EXERCISE:
Write out the data once more, exactly as it reads.

MATERIAL FOR THIS EXERCISE:
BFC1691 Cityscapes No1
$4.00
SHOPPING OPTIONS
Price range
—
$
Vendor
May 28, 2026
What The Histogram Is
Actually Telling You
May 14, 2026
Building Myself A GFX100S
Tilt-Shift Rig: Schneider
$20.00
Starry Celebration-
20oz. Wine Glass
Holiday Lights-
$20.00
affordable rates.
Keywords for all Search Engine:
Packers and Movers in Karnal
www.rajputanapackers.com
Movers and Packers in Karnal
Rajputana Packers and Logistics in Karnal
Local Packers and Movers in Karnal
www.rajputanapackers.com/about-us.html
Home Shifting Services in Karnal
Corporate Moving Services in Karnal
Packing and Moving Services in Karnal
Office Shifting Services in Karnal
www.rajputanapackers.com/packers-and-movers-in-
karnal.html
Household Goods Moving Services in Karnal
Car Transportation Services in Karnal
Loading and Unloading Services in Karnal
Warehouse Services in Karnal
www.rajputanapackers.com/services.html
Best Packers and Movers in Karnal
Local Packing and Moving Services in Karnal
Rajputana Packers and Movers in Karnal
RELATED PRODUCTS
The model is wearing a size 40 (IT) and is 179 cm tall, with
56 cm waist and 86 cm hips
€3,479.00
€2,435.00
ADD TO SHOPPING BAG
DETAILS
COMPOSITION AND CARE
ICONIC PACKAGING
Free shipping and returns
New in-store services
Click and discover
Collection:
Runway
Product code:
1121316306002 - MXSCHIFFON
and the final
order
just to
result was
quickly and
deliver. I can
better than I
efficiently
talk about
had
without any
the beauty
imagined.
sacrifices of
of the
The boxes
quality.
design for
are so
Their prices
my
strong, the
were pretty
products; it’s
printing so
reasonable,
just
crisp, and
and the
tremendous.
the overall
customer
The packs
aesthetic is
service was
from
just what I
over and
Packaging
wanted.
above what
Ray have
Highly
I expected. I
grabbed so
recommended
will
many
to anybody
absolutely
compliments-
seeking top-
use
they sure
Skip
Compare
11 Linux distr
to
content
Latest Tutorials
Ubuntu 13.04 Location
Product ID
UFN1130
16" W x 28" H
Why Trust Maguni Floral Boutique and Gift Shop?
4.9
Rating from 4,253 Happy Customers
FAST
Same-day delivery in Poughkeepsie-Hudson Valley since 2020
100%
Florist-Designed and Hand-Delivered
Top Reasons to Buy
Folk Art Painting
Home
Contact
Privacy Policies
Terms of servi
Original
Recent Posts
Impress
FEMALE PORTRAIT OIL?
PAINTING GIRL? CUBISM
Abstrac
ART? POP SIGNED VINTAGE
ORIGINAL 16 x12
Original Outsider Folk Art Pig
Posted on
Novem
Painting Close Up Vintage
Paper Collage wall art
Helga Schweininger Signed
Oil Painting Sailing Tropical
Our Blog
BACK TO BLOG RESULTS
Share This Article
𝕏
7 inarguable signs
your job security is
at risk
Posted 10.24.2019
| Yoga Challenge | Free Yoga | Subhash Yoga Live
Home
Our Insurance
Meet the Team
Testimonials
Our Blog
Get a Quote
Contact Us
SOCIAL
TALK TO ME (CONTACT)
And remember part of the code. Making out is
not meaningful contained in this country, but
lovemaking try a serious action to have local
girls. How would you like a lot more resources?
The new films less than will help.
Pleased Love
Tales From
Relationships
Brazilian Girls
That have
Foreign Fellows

RESULT OF THIS EXERCISE:
BFC1691 Cityscapes No1
$4.00
SHOPPING OPTIONS
Price range
—
$
Vendor
May 28, 2026
What The Histogram Is
Actually Telling You
May 14, 2026
Building Myself A GFX100S
Tilt-Shift Rig: Schneider
$20.00
Starry Celebration-
20oz. Wine Glass
Holiday Lights-
$20.00
affordable rates.
Keywords for all Search Engine:
Packers and Movers in Karnal
www.rajputanapackers.com
Movers and Packers in Karnal
Rajputana Packers and Logistics in Karnal
Local Packers and Movers in Karnal
www.rajputanapackers.com/about-us.html
Home Shifting Services in Karnal
Corporate Moving Services in Karnal
Packing and Moving Services in Karnal
Office Shifting Services in Karnal
www.rajputanapackers.com/packers-and-movers-in-
karnal.html
Household Goods Moving Services in Karnal
Car Transportation Services in Karnal
Loading and Unloading Services in Karnal
Warehouse Services in Karnal
www.rajputanapackers.com/services.html
Best Packers and Movers in Karnal
Local Packing and Moving Services in Karnal
Rajputana Packers and Movers in Karnal
RELATED PRODUCTS
The model is wearing a size 40 (IT) and is 179 cm tall, with
56 cm waist and 86 cm hips
€3,479.00
€2,435.00
ADD TO SHOPPING BAG
DETAILS
COMPOSITION AND CARE
ICONIC PACKAGING
Free shipping and returns
New in-store services
Click and discover
Collection:
Runway
Product code:
1121316306002 - MXSCHIFFON
and the final
order
just to
result was
quickly and
deliver. I can
better than I
efficiently
talk about
had
without any
the beauty
imagined.
sacrifices of
of the
The boxes
quality.
design for
are so
Their prices
my
strong, the
were pretty
products; it’s
printing so
reasonable,
just
crisp, and
and the
tremendous.
the overall
customer
The packs
aesthetic is
service was
from
just what I
over and
Packaging
wanted.
above what
Ray have
Highly
I expected. I
grabbed so
recommended
will
many
to anybody
absolutely
compliments-
seeking top-
use
they sure
Skip
Compare
11 Linux distr
to
content
Latest Tutorials
Ubuntu 13.04 Location
Product ID
UFN1130
16" W x 28" H
Why Trust Maguni Floral Boutique and Gift Shop?
4.9
Rating from 4,253 Happy Customers
FAST
Same-day delivery in Poughkeepsie-Hudson Valley since 2020
100%
Florist-Designed and Hand-Delivered
Top Reasons to Buy
Folk Art Painting
Home
Contact
Privacy Policies
Terms of servi
Original
Recent Posts
Impress
FEMALE PORTRAIT OIL?
PAINTING GIRL? CUBISM
Abstrac
ART? POP SIGNED VINTAGE
ORIGINAL 16 x12
Original Outsider Folk Art Pig
Posted on
Novem
Painting Close Up Vintage
Paper Collage wall art
Helga Schweininger Signed
Oil Painting Sailing Tropical
Our Blog
BACK TO BLOG RESULTS
Share This Article
𝕏
7 inarguable signs
your job security is
at risk
Posted 10.24.2019
| Yoga Challenge | Free Yoga | Subhash Yoga Live
Home
Our Insurance
Meet the Team
Testimonials
Our Blog
Get a Quote
Contact Us
SOCIAL
TALK TO ME (CONTACT)
And remember part of the code. Making out is
not meaningful contained in this country, but
lovemaking try a serious action to have local
girls. How would you like a lot more resources?
The new films less than will help.
Pleased Love
Tales From
Relationships
Brazilian Girls
That have
Foreign Fellows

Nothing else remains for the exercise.